** What to do **
(a) In the cheers and jeers editorial, how many areas did Key West city officials identify to prioritize in the city's three-year strategic plan?
(b) Write out the stretch of the cheers and jeers editorial from "Jeers: Once again" through "souls were lost.", substituting "valiant" for "heroic".
(c) Name every athlete the cheers and jeers editorial says reached the medal stand at the girls weightlifting finals.

** Extracted text **
Cheers: To the City of Key West, as it continues to work toward improving the quality of life on the island. Through community group meetings, numerous surveys and an all-day workshop, city officials have been able to identity nine areas to prioritize in the city’s three-year strategic plan, which is currently being developed.
Jeers: Once again to the Monroe County Commission for ignoring its own traffic study that shows traffic has slowed to an unacceptable level. The county commission has instead decided to change the criteria of how speed is measured. This moving of the goal posts to allow further development of the Keys ignores reality. Anyone who has driven the Keys can clearly see the problem has long passed any sense of equilibrium.
Cheers: To the U.S. Coast Guard for their heroic, yet tragically unsuccessful effort to find 10 missing Cubans. Living so close to our island neighbor, we have lost sight of the tragic loss of life that happens on a regular basis to so many trying to reach the freedom of our shores. Just think if 10 Key West souls were lost.
Cheers: To the 45 Keys athletes who took part in the prep girls weightlifting region finals, and to the nine lifters who advanced to the Florida High School Athletic Association 1A State Finals. Three of the athletes — Marathon’s Rylan Chapa, and Key West’s Breanna Allen and Marina Goins — also found their way to the medal stand, a Keys record.
Jeers: To discourteous bicycle and scooter users, as well as others who used motorized or battery-operated gizmos on our sidewalks. Most people would probably not be offended by those who use small motorized or human-powered units on the sidewalks, but the bicycle and scooter users need to remember that sidewalks were designed with pedestrians in mind. Your powered scooter is going much faster than the average person walls and, like the battery-operated bicycles, they are very quiet. As you approach a pedestrian, it is easy enough to say, “passing on your right, or left.”

** Data section **

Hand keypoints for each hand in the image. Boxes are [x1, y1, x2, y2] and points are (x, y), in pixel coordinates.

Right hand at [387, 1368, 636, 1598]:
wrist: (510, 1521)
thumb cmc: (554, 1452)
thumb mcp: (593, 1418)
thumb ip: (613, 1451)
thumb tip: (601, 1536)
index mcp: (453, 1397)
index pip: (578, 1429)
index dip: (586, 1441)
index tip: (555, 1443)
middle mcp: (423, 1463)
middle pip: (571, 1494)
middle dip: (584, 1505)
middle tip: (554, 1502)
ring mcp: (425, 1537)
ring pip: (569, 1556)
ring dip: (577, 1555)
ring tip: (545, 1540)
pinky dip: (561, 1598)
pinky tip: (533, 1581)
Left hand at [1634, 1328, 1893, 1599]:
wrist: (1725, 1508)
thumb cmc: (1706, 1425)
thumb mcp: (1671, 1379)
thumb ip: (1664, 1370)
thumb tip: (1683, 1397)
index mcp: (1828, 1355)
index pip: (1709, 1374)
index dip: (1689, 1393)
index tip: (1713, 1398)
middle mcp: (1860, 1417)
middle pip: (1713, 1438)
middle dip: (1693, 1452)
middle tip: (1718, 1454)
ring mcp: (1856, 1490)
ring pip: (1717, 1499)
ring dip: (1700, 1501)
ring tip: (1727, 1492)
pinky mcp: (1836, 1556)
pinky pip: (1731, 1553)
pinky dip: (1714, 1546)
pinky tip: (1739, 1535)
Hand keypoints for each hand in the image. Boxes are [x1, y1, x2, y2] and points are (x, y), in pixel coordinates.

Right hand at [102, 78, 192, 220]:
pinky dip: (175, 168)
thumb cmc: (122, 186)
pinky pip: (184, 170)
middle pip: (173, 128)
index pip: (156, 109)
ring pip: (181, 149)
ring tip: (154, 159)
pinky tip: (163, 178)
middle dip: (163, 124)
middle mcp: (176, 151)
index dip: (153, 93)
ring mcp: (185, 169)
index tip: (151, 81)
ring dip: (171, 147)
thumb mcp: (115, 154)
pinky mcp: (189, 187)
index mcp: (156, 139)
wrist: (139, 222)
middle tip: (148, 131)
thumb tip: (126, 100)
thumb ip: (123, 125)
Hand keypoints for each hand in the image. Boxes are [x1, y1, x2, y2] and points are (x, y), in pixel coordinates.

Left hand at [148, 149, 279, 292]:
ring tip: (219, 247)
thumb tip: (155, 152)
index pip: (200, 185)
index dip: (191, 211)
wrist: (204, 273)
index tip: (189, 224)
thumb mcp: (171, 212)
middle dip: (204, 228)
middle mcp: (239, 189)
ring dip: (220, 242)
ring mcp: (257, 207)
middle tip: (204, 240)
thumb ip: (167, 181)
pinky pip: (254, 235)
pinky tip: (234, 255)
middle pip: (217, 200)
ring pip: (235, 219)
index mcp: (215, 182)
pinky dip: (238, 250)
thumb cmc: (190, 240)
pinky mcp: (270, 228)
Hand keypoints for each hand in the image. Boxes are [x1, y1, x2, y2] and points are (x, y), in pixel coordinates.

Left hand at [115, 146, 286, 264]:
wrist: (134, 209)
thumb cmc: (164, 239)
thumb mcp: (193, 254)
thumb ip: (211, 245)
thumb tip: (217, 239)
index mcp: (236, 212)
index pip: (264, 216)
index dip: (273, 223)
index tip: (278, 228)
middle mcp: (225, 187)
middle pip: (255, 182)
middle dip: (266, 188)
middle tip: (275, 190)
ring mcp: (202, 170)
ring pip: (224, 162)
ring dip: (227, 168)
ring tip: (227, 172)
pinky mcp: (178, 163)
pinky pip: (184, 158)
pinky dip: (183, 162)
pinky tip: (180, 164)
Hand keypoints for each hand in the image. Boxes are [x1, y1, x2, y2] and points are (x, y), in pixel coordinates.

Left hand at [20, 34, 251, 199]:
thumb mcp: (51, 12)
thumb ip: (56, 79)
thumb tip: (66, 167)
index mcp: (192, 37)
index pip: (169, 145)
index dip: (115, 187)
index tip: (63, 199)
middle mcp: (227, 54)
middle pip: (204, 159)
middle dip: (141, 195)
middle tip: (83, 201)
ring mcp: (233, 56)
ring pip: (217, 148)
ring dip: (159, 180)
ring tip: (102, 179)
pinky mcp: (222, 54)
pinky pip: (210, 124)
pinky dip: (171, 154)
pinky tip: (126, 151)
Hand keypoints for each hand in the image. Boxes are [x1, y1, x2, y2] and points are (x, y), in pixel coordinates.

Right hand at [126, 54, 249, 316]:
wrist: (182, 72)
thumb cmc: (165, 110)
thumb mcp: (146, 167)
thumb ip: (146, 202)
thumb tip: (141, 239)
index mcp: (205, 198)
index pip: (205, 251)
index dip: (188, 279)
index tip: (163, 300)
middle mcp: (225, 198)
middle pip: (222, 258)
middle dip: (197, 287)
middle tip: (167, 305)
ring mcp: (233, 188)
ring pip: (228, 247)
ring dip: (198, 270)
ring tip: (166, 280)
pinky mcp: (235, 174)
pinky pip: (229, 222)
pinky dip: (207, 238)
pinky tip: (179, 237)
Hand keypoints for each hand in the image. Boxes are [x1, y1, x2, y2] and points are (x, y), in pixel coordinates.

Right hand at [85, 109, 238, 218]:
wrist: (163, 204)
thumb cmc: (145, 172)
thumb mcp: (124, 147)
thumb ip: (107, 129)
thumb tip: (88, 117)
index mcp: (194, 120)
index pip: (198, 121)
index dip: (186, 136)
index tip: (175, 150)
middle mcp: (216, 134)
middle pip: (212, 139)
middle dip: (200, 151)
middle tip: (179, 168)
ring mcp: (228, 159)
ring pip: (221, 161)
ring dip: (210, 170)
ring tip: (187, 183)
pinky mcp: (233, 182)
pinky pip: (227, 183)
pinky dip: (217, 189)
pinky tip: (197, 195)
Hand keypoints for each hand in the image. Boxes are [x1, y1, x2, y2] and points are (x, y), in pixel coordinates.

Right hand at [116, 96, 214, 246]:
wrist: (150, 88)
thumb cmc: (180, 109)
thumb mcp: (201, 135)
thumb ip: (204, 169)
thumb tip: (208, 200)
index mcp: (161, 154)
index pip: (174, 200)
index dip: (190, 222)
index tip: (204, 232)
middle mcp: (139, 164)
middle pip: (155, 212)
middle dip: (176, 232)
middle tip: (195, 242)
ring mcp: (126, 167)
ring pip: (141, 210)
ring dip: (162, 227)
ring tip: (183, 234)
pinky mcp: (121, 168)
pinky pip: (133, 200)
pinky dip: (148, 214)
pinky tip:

** Answer set **
(a) Nine areas.

(b)
Jeers: Once again to the Monroe County Commission for ignoring its own traffic study that shows traffic has slowed to an unacceptable level. The county commission has instead decided to change the criteria of how speed is measured. This moving of the goal posts to allow further development of the Keys ignores reality. Anyone who has driven the Keys can clearly see the problem has long passed any sense of equilibrium.
Cheers: To the U.S. Coast Guard for their valiant, yet tragically unsuccessful effort to find 10 missing Cubans. Living so close to our island neighbor, we have lost sight of the tragic loss of life that happens on a regular basis to so many trying to reach the freedom of our shores. Just think if 10 Key West souls were lost.

(c) Rylan Chapa of Marathon, Breanna Allen of Key West, and Marina Goins of Key West.